Seagate Technology on Wednesday told investors it is slashing its revenue expectations for the quarter and mandating unpaid furloughs for much of its staff during the holidays as a cost-cutting measure.
The storage vendor said at the Barclays 2008 Global Technology conference that it expects revenue for the current quarter to be in the range of $2.3 billion to $2.6 billion. As a result, company executives said, its operating results are expected to be below the expectations it previously announced.
Seagate on October 22 said during its first fiscal quarter of 2009 financial call that it expected revenue for its second quarter to be between $2.85 billion and $3.05 billion.
Seagate told investors that it is accelerating its ongoing plans to rationalize production capacity and improve its overall cost structure, and expects to provide additional information about such plans next month.
Seagate is instituting targeted furloughs over the holidays in order to cut costs and get production capacity in line with the business environment, a company spokesperson said. However, the spokesperson said, the company does not feel inventory is out of line with current conditions.
Employees in Seagate's main U.S. offices will be furloughed without pay from December 22 through the new year, while furlough times may vary in other countries, the spokesperson said.

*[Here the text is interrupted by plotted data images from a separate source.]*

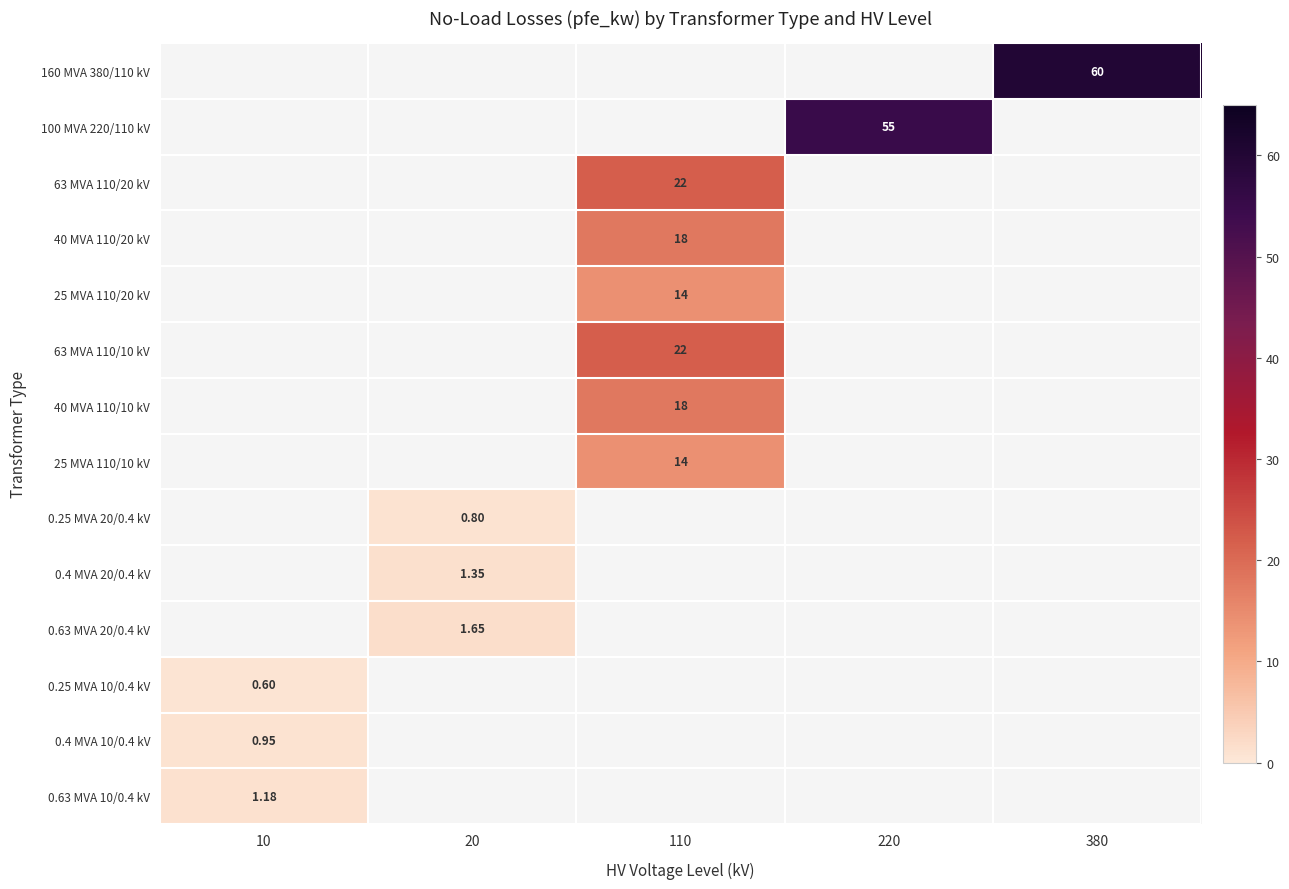

How many data points does each series have?

5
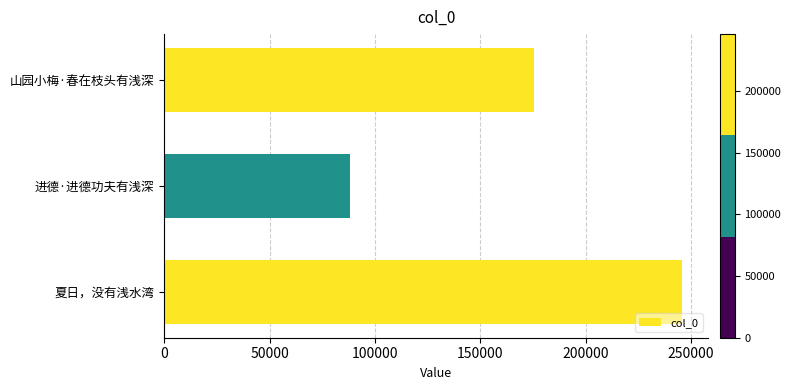

Approximately how many times larger is the value at 夏日，没有浅水湾 compared to 山园小梅·春在枝头有浅深?

1.4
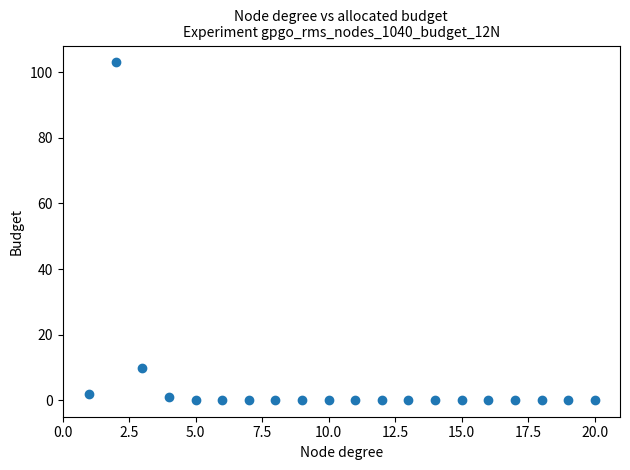

What is the range of X values (max minus min)?

19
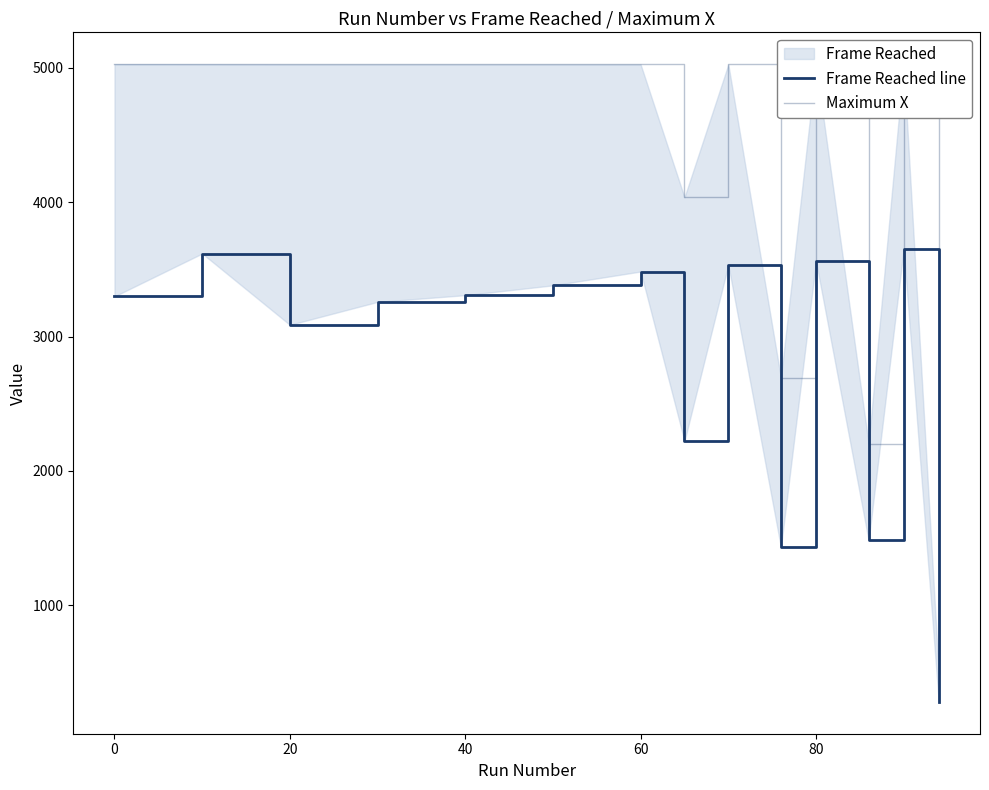

What is the average value of the Maximum X series?

4263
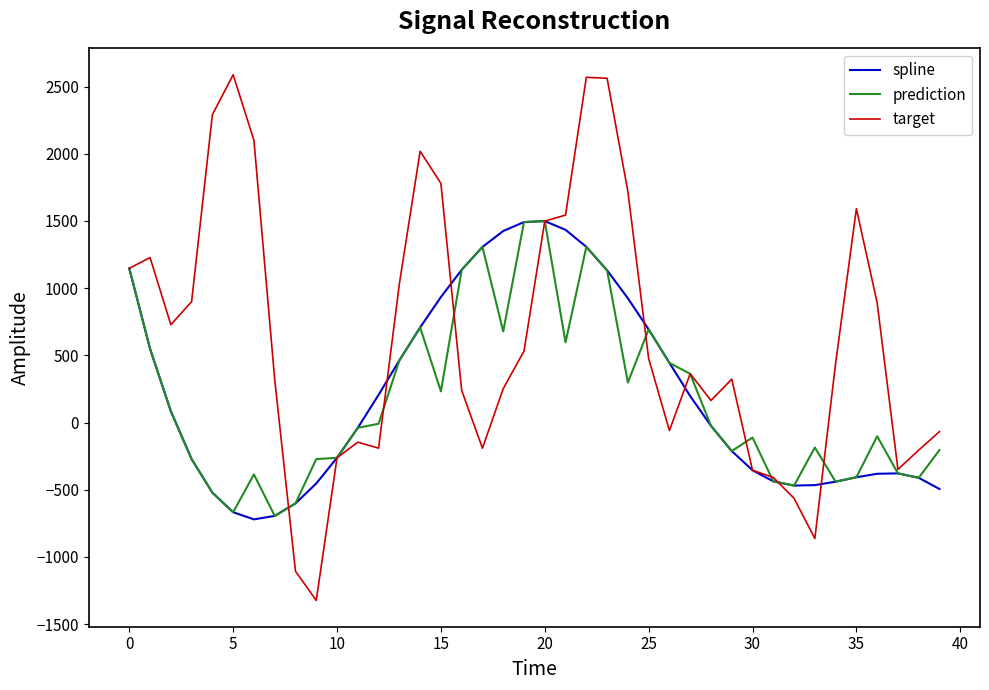

What are all the series names shown in the legend?

spline, prediction, target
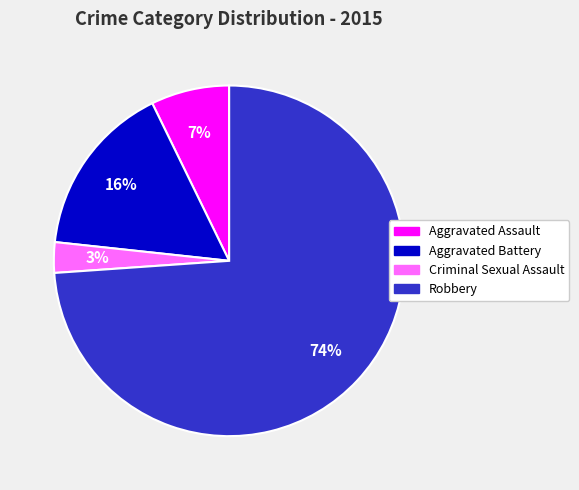

Which slice is the smallest?

Criminal Sexual Assault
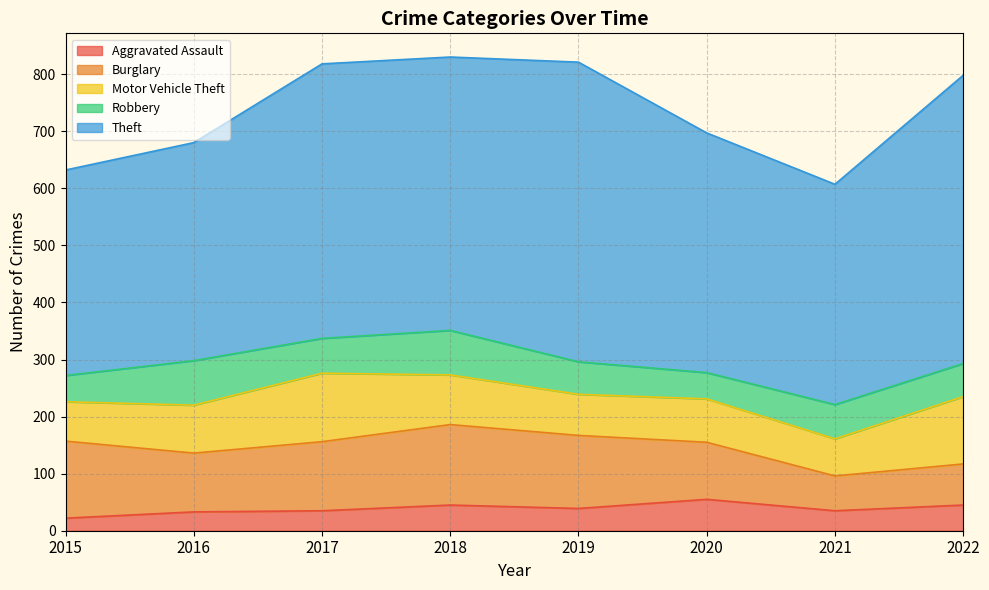

Which series has the largest range (max minus min)?

Theft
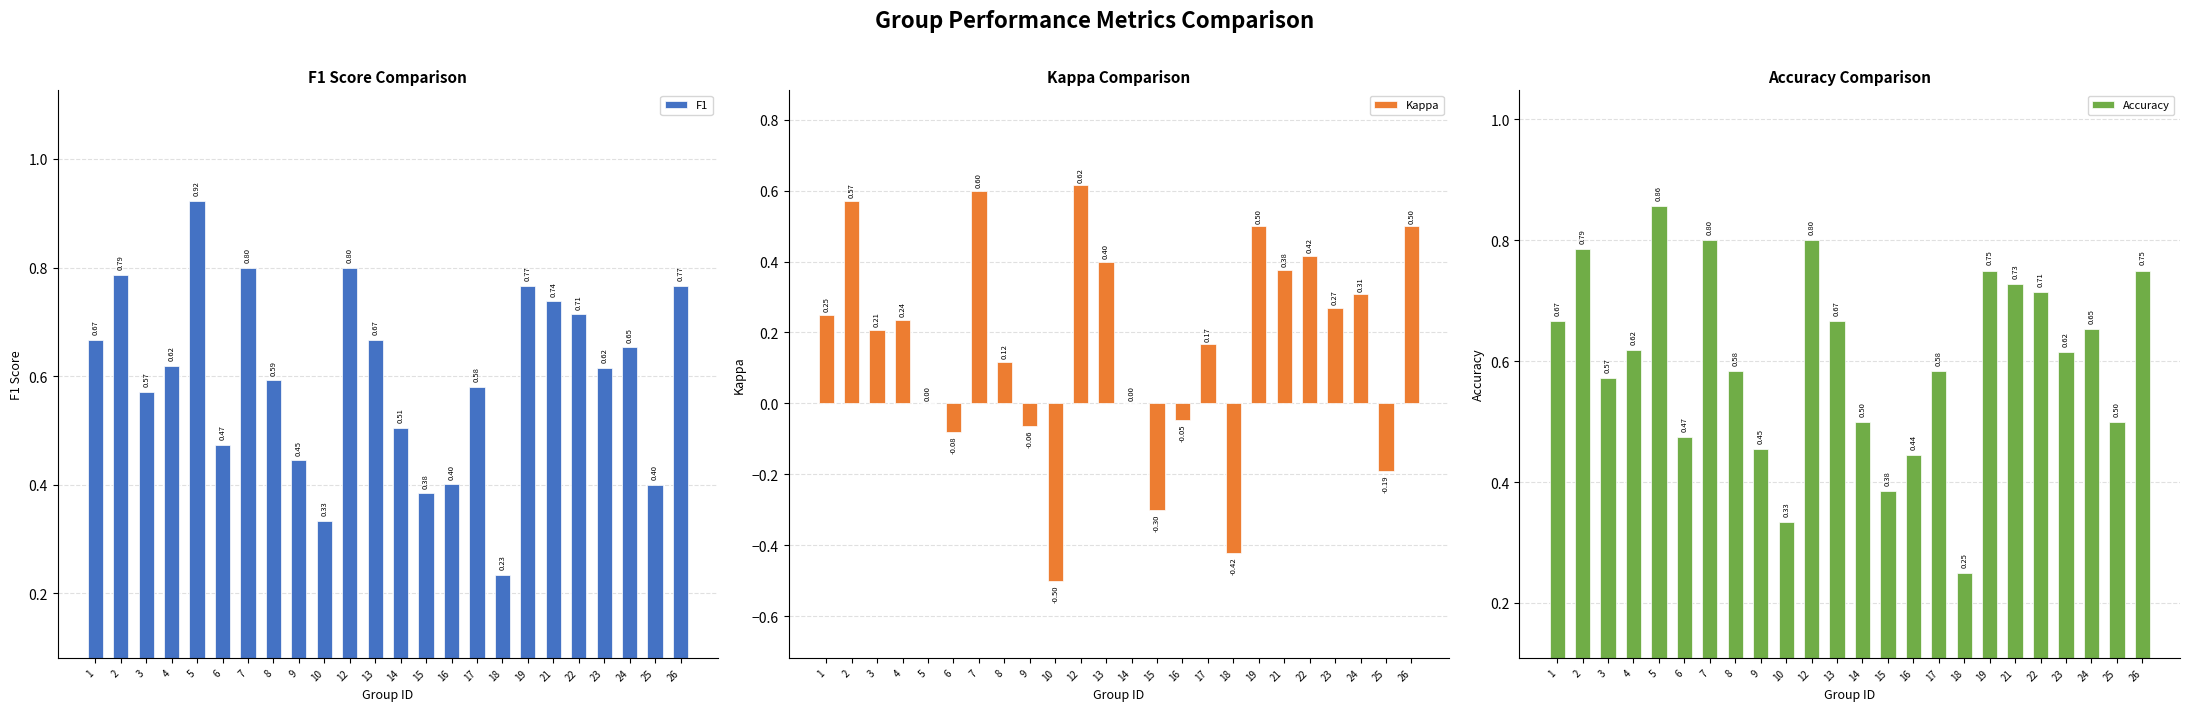

How many data points in Kappa are less than 0?

7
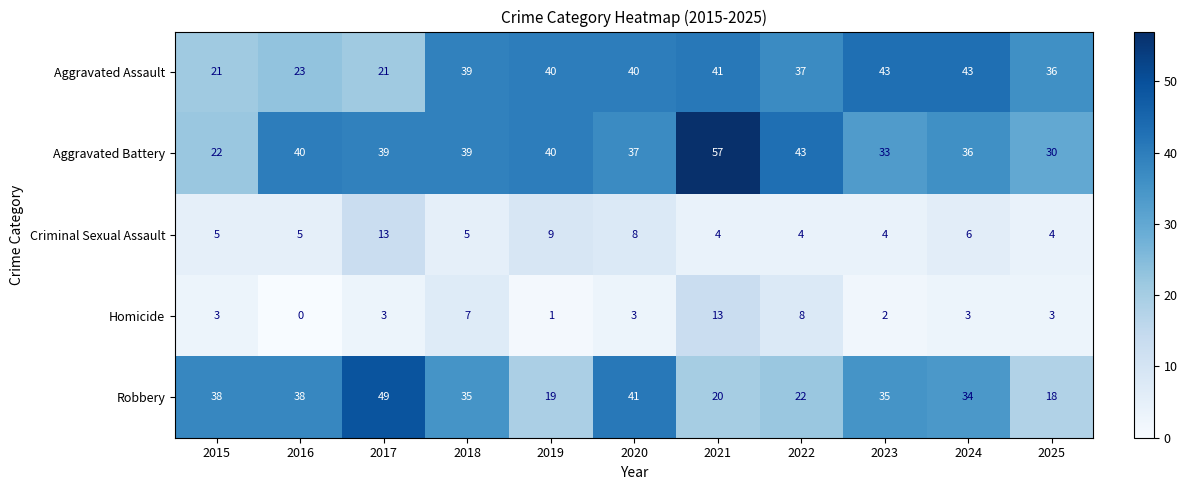

Rank the series at 2021 from highest to lowest value.

Aggravated Battery, Aggravated Assault, Robbery, Homicide, Criminal Sexual Assault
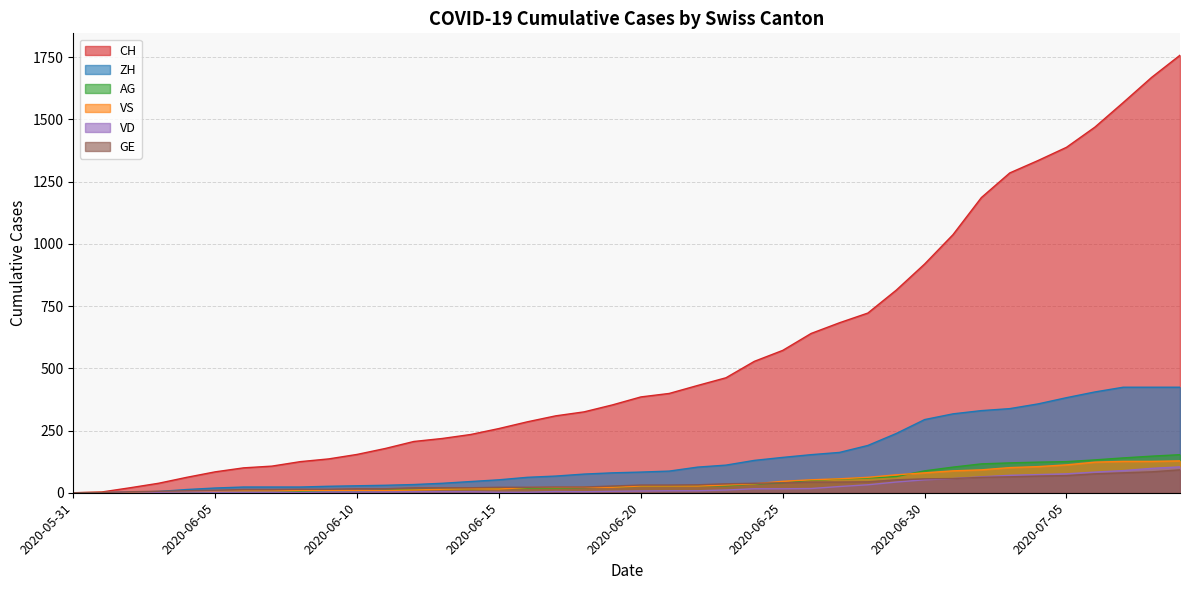

True or false: VS has more than 2 points higher than both neighbors.

False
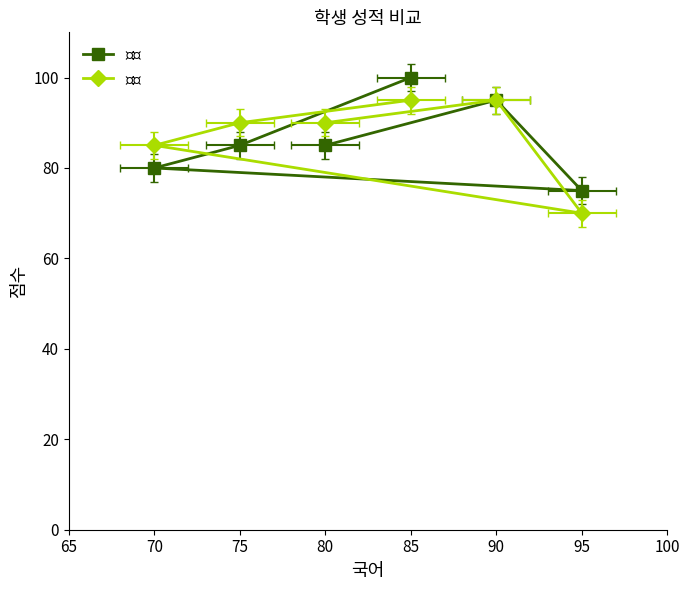

In 수학, how many points are lower than both neighbors (excluding endpoints)?

1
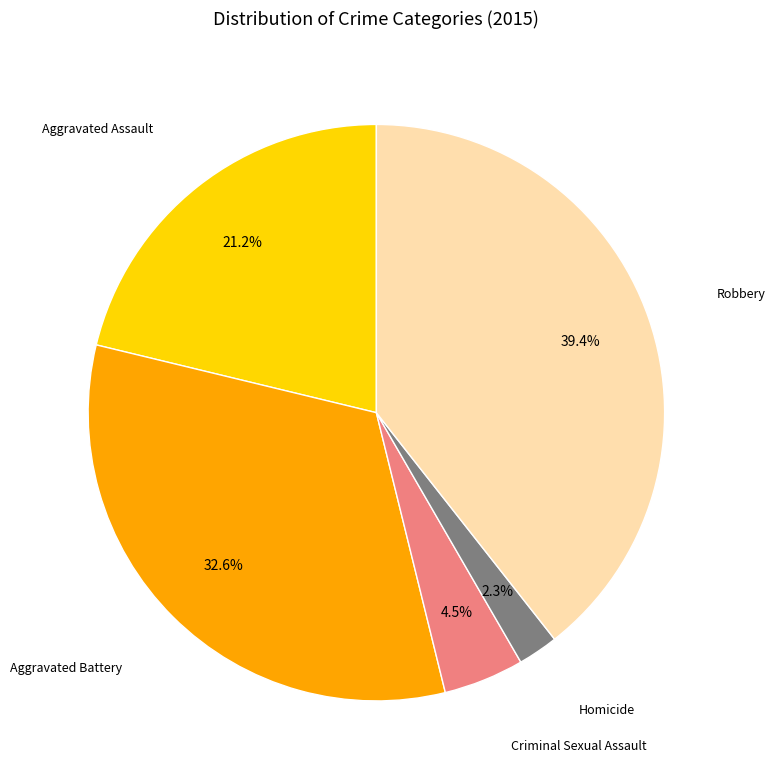

Rank the categories by value from lowest to highest.

Homicide, Criminal Sexual Assault, Aggravated Assault, Aggravated Battery, Robbery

Workers can take advantage of unused vacation time to get paid during the furloughs, a company spokesman said.
Seagate is not looking to close production lines at this time, the spokesperson said.
The move corresponds to a slowdown in the hard drive industry. Analyst firm iSuppli said earlier this month that a global slowdown in the demand for PCs and other electronic products means that global shipments of hard drives will be flat at best, and could actually decline during the fourth quarter of 2008, compared to the third quarter.
ISuppli's more optimistic and more likely forecast calls for global hard drive shipments of 157.5 million units, essentially flat with the 158.3 million shipped in the third quarter, meaning that total 2008 shipments would be up about 15 percent compared to 2007.
In its pessimistic forecast, iSuppli said fourth-quarter shipments could be as low as 149.4 million units, about 10 percent less than originally forecast in September. Meanwhile, average selling prices will continue to fall, putting a drag on overall vendor revenues, iSuppli said.
ISuppli also said that 2009 hard drive shipments could grow as high as 6.8 percent or as low as 4.3 percent over 2008, and that growth would be fueled by demand from notebook PC and server markets.